**** Records for this exercise ****

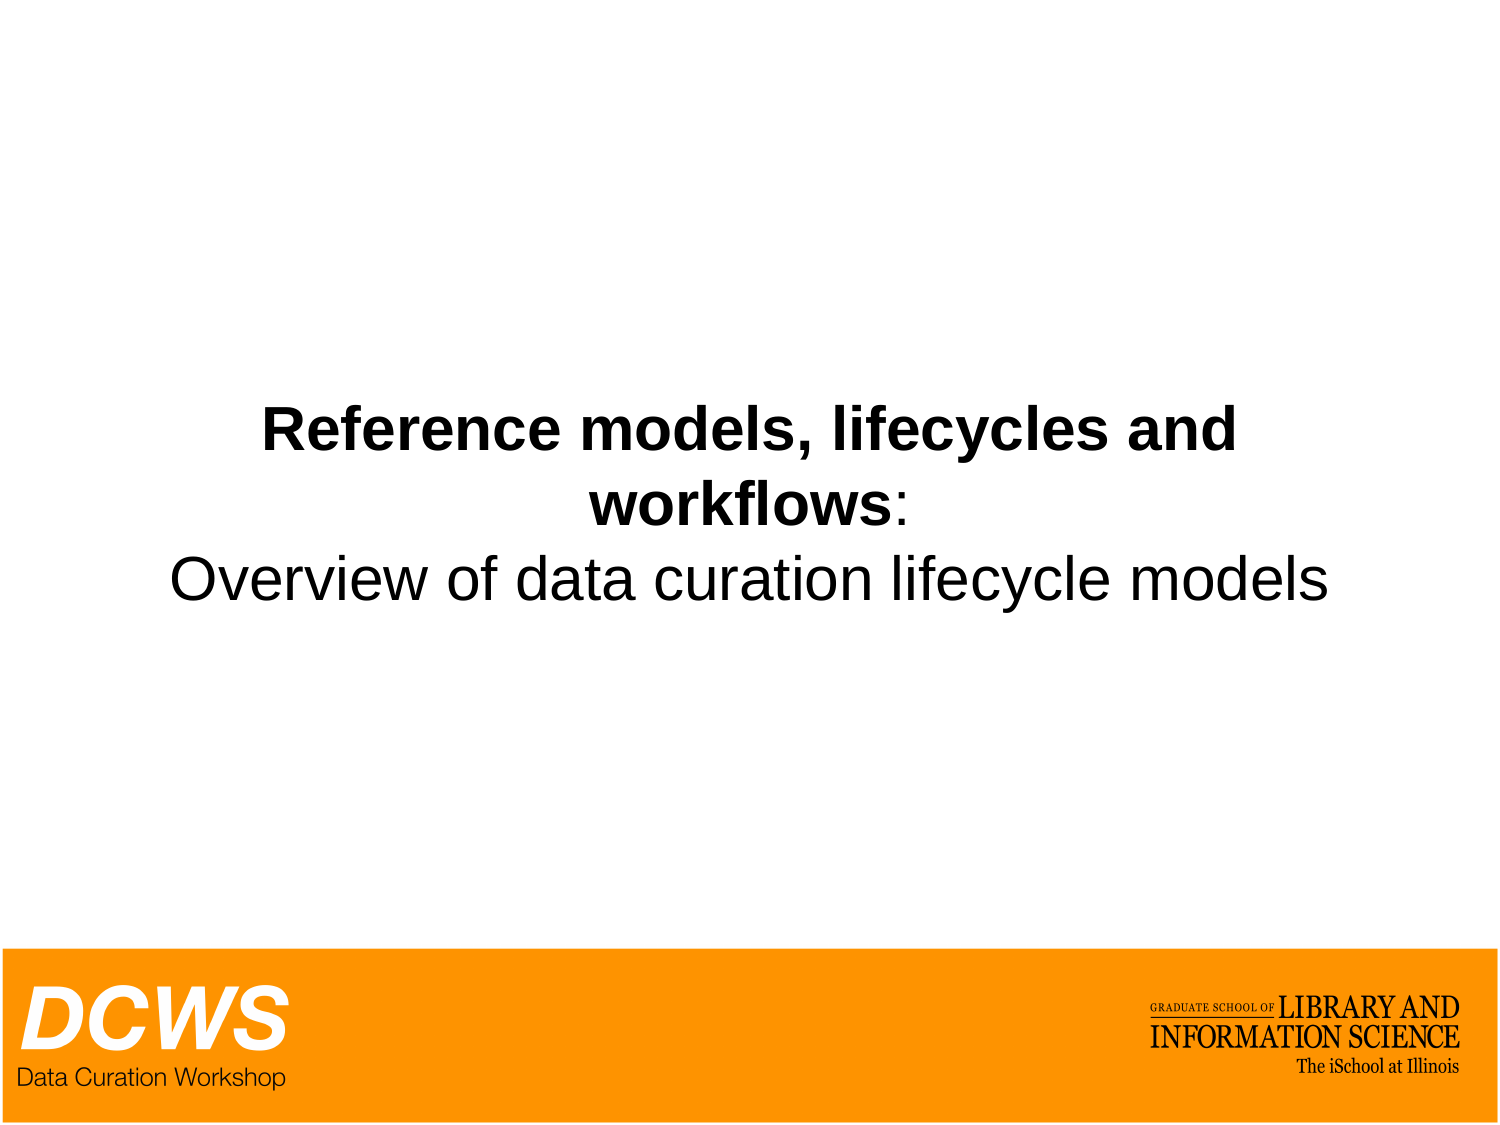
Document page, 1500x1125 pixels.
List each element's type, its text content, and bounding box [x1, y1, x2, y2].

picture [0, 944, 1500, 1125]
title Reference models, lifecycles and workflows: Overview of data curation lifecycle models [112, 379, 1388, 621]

****
**** Records for this exercise ****

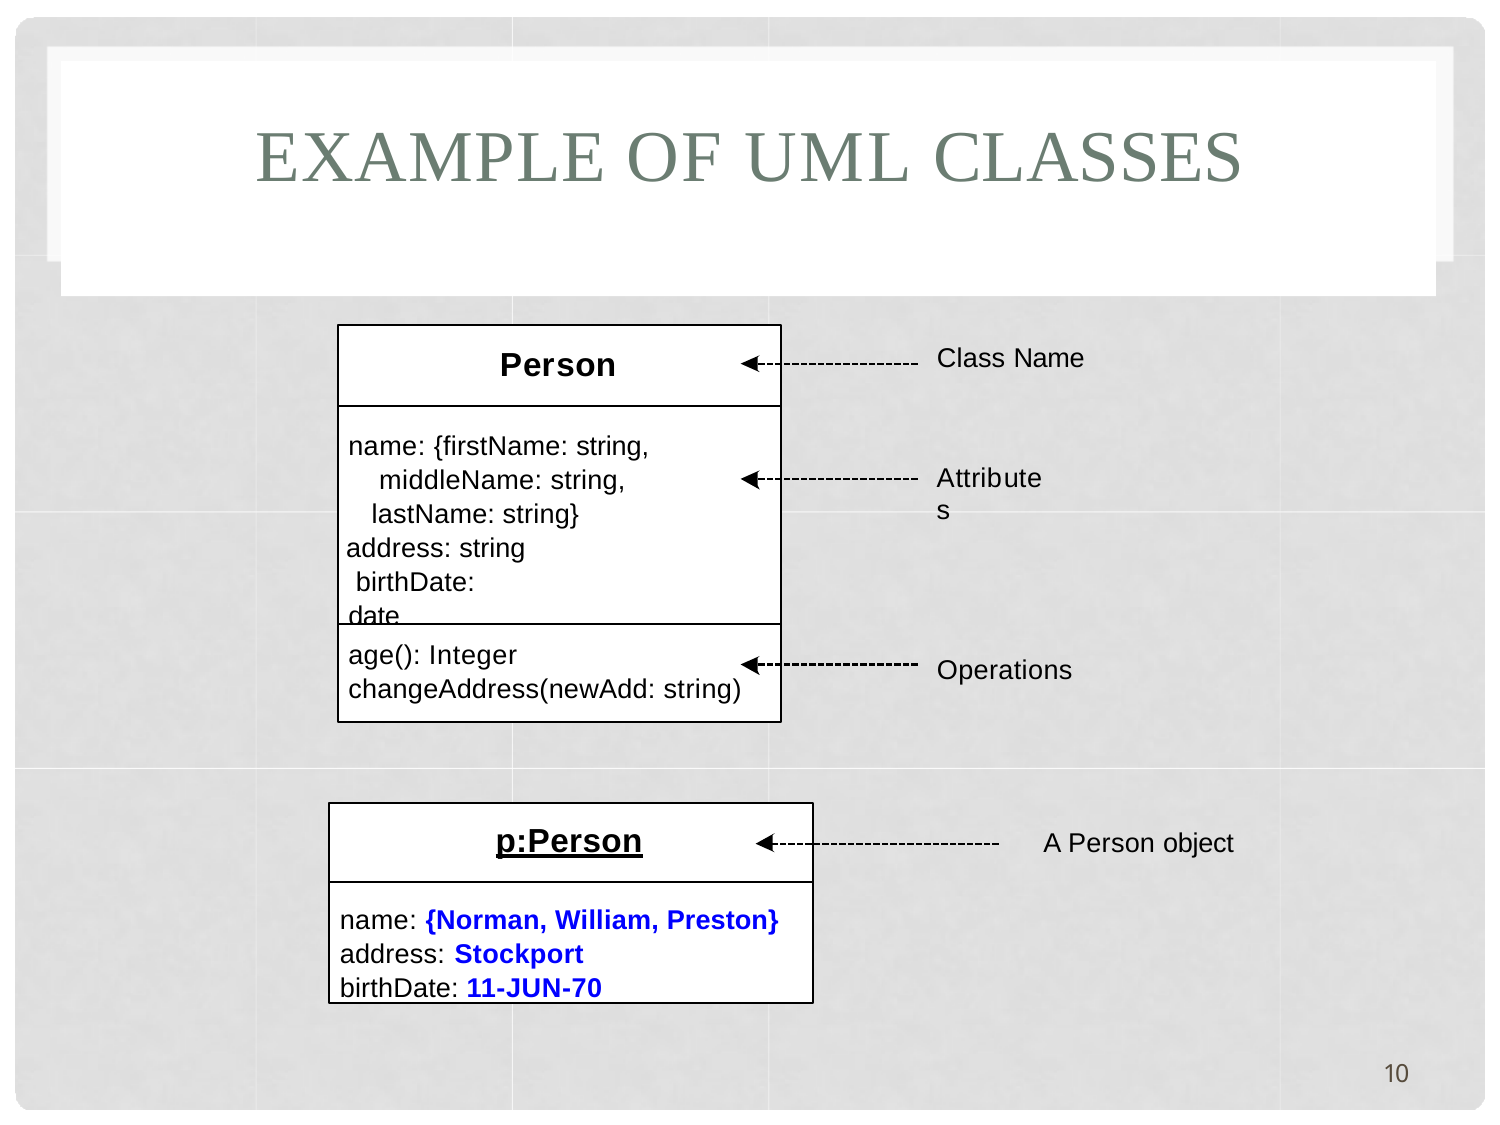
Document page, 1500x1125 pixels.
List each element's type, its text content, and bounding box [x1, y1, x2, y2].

****
**** Records for this exercise ****

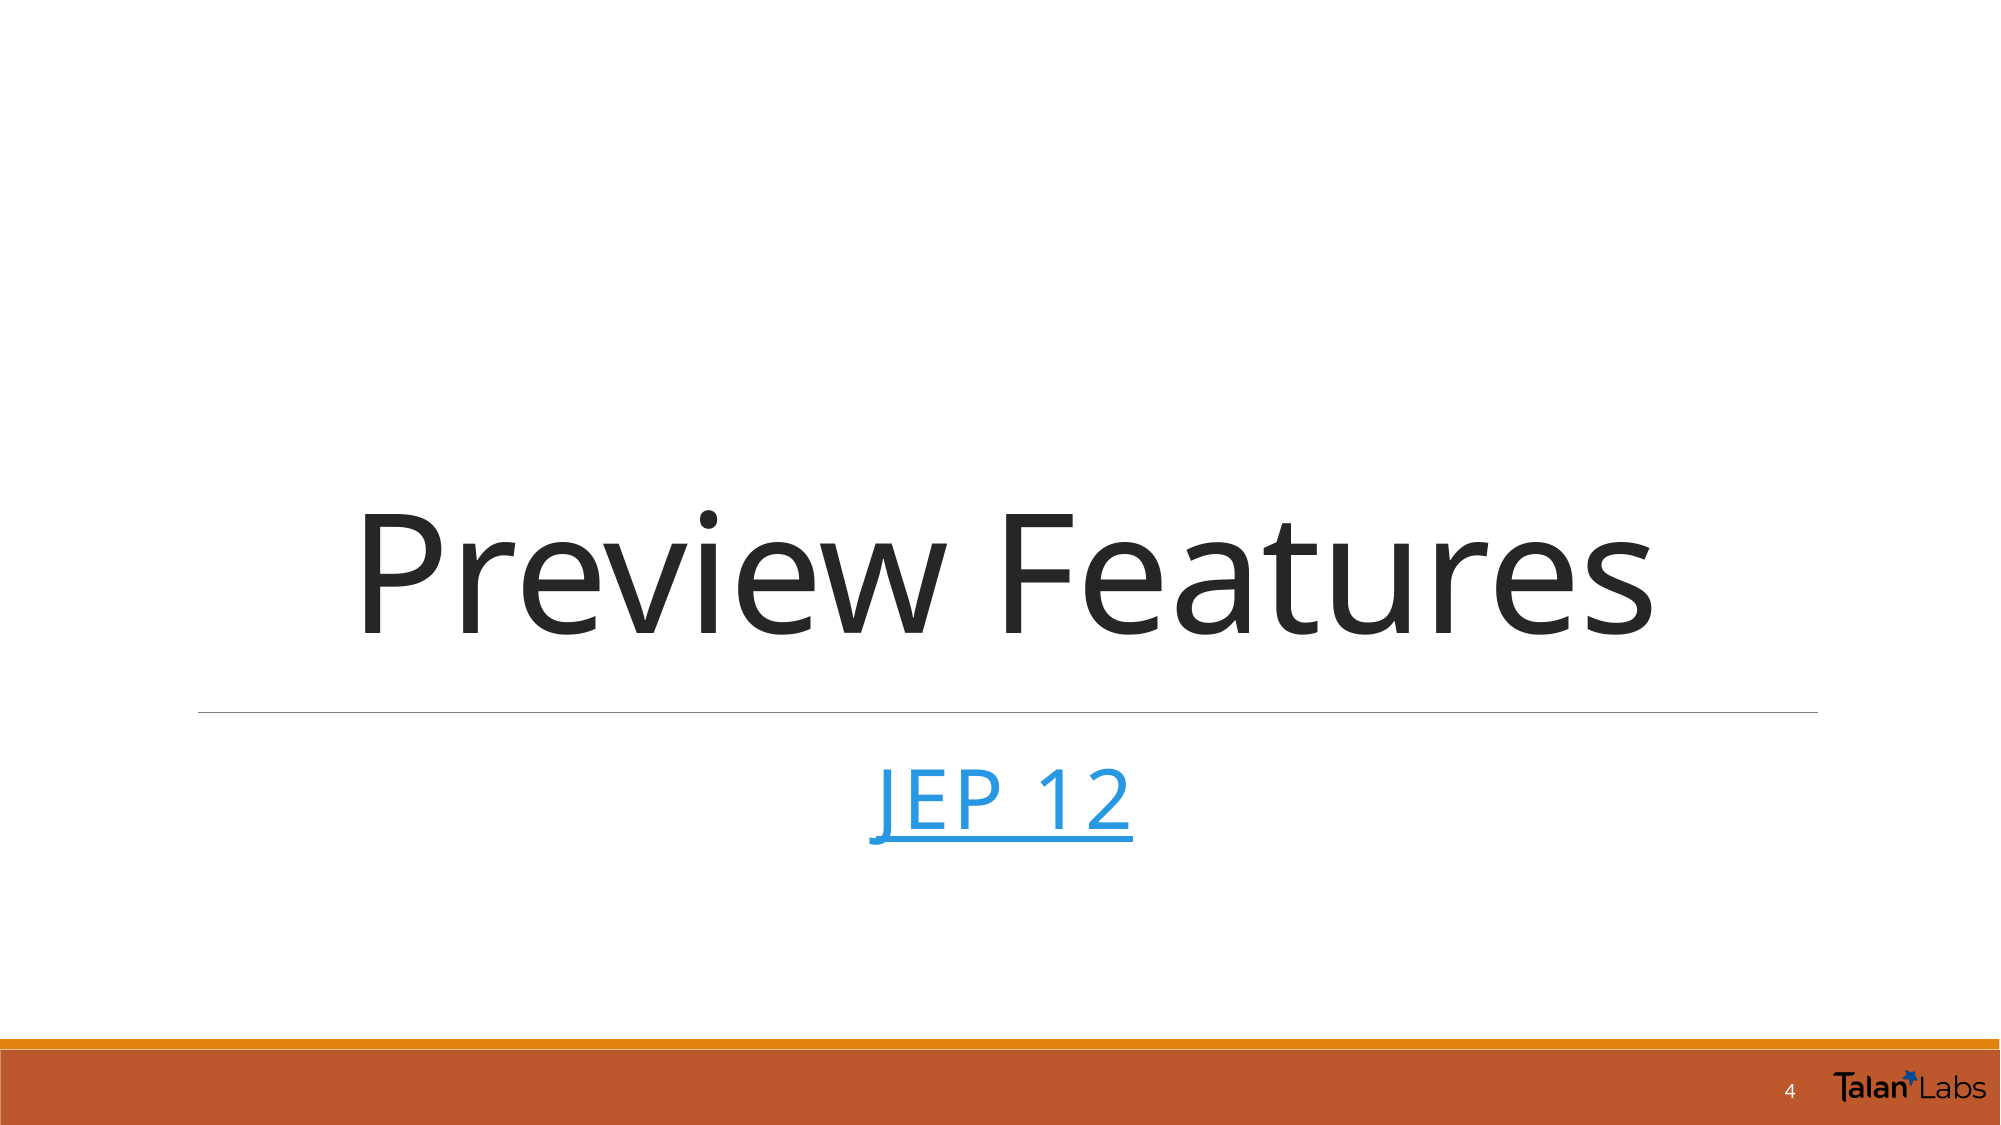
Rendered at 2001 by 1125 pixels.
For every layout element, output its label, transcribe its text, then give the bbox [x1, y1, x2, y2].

****

- What is expected: Extract the lines of the preceding material that run from the line with "Rendered at 2001 by 1125 pixels." through the line with "For every layout", inclusive, reproducing them exactly and adding nothing.

- Result for this exercise:
Rendered at 2001 by 1125 pixels.
For every layout element, output its label, transcribe its text, then give the bbox [x1, y1, x2, y2].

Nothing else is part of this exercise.